What to check before you send: - Send test emails to yourself and a colleague. Look for broken merge fields, weird formatting, or subject lines that scream “template.” - Double-check your custom data. If your intro references the wrong company, you’re toast.

After sending: - Watch your open, reply, and bounce rates. Rhetora gives you these stats, but don’t obsess over vanity metrics—replies and meetings booked matter most. - If no one replies to Step 1, tweak and try again. Don’t just keep adding more steps.

What doesn’t work:
- “Set it and forget it.” Sequences need tuning, especially early on. - Panicking over unsubscribes. Some people will always say no—move on.
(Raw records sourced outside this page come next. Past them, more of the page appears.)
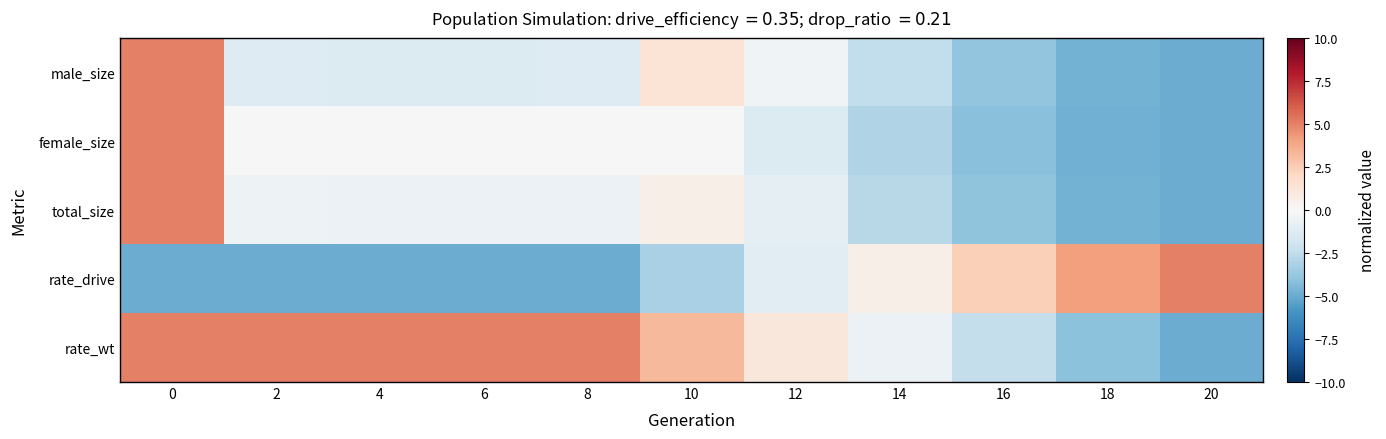

Which series has the widest spread of values?

male_size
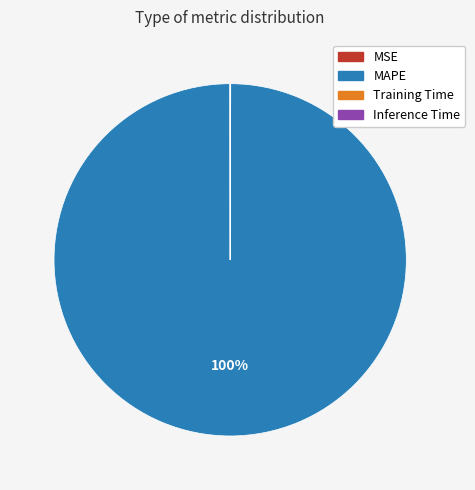

The MAPE slice represents 88% of the pie. True or false?

False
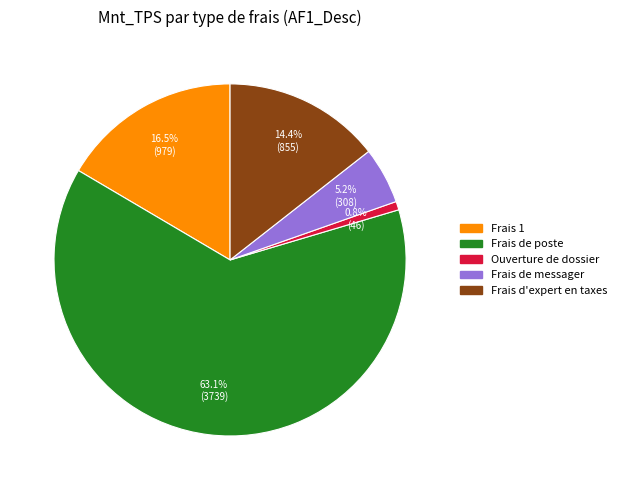

Does any single category account for the majority?

Yes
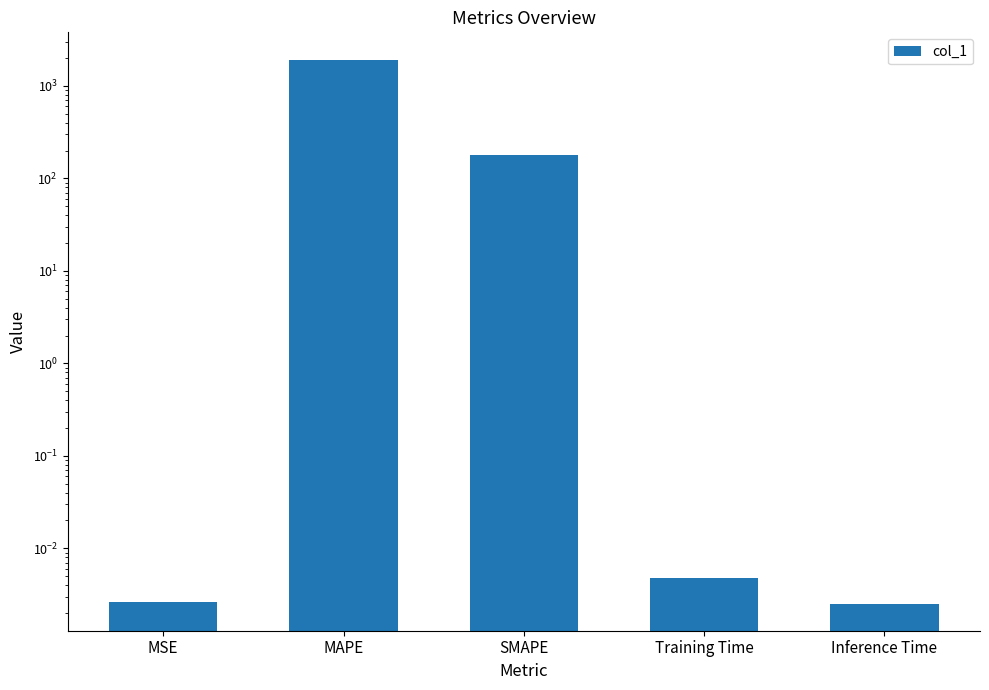

Reading left to right, what are all the values shown in this chart?

MSE=0.0	MAPE=1932.0	SMAPE=181.2	Training Time=0.0	Inference Time=0.0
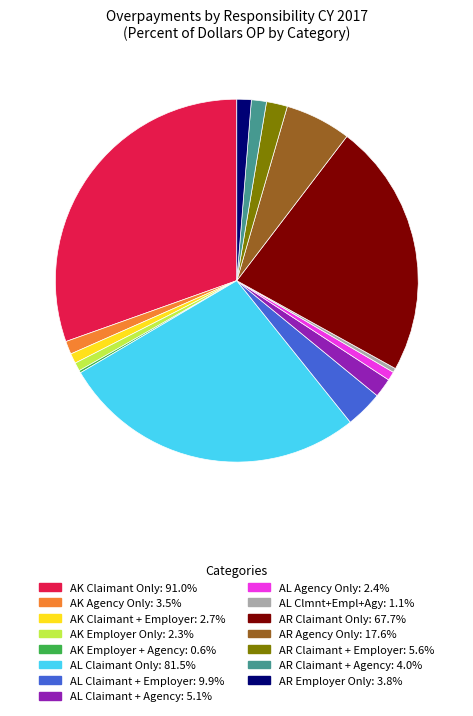

Is the sum of AR Claimant + Agency and AR Agency Only greater than half?

No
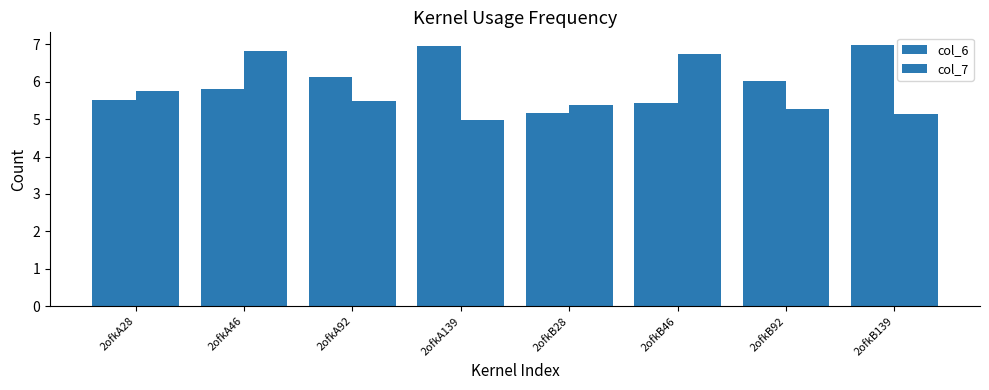

Reading left to right, transcribe all the data shown in this chart.

col_6: 5.5	5.8	6.1	6.9	5.2	5.4	6.0	7.0
col_7: 5.8	6.8	5.5	5.0	5.4	6.7	5.3	5.1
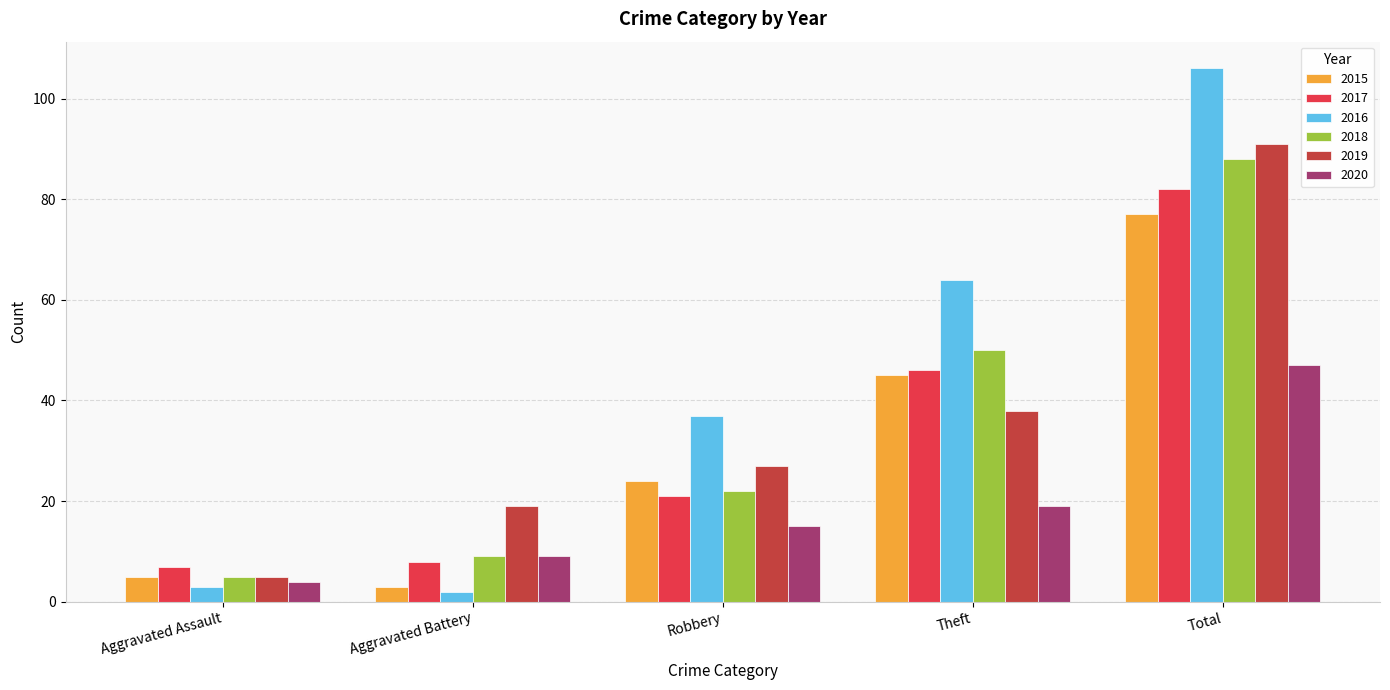

Is the value of 2016 at Robbery greater than the value of 2020 at Theft?

Yes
Step 6: Learn and Iterate (Without Overthinking It)

The beauty of sales sequences is that you can always adjust them. The downside: it’s easy to overcomplicate things and get stuck in “tweaking” mode forever.

How to keep it simple: - Set a schedule to review your sequence results every week or two. - Change one thing at a time (subject line, intro, CTA) and see what actually improves. - Save what works, ditch what doesn’t. Don’t be sentimental about your copy.

Pro Tip:
Share your results with your team—what’s working, what’s flopping. Everyone gets better, faster.


Honest Advice: What Matters (and What Doesn’t)

Focus on: - Relevance over volume. Ten tailored emails beat a hundred generic ones. - Clear, honest messaging. If you can’t explain your value in two sentences, go back to the drawing board. - Adapting. Don’t get attached to your first draft.

Don’t stress about: - Fancy automation features you won’t use. - Hitting some mythical “personalization at scale” goal. Start small and improve.


Keep It Simple, Ship It, and Improve

Getting more B2B engagement isn’t about tricking people or using the latest AI buzzword. It’s about reaching the right people, saying something worth their time, and following up like a human. Rhetora gives you helpful tools, but it can’t do the thinking for you.

Pick one target segment, write a sequence that sounds like you, and put it to the test. Iterate based on what actually gets replies. That’s how you build a sales sequence that doesn’t suck—and gets real results.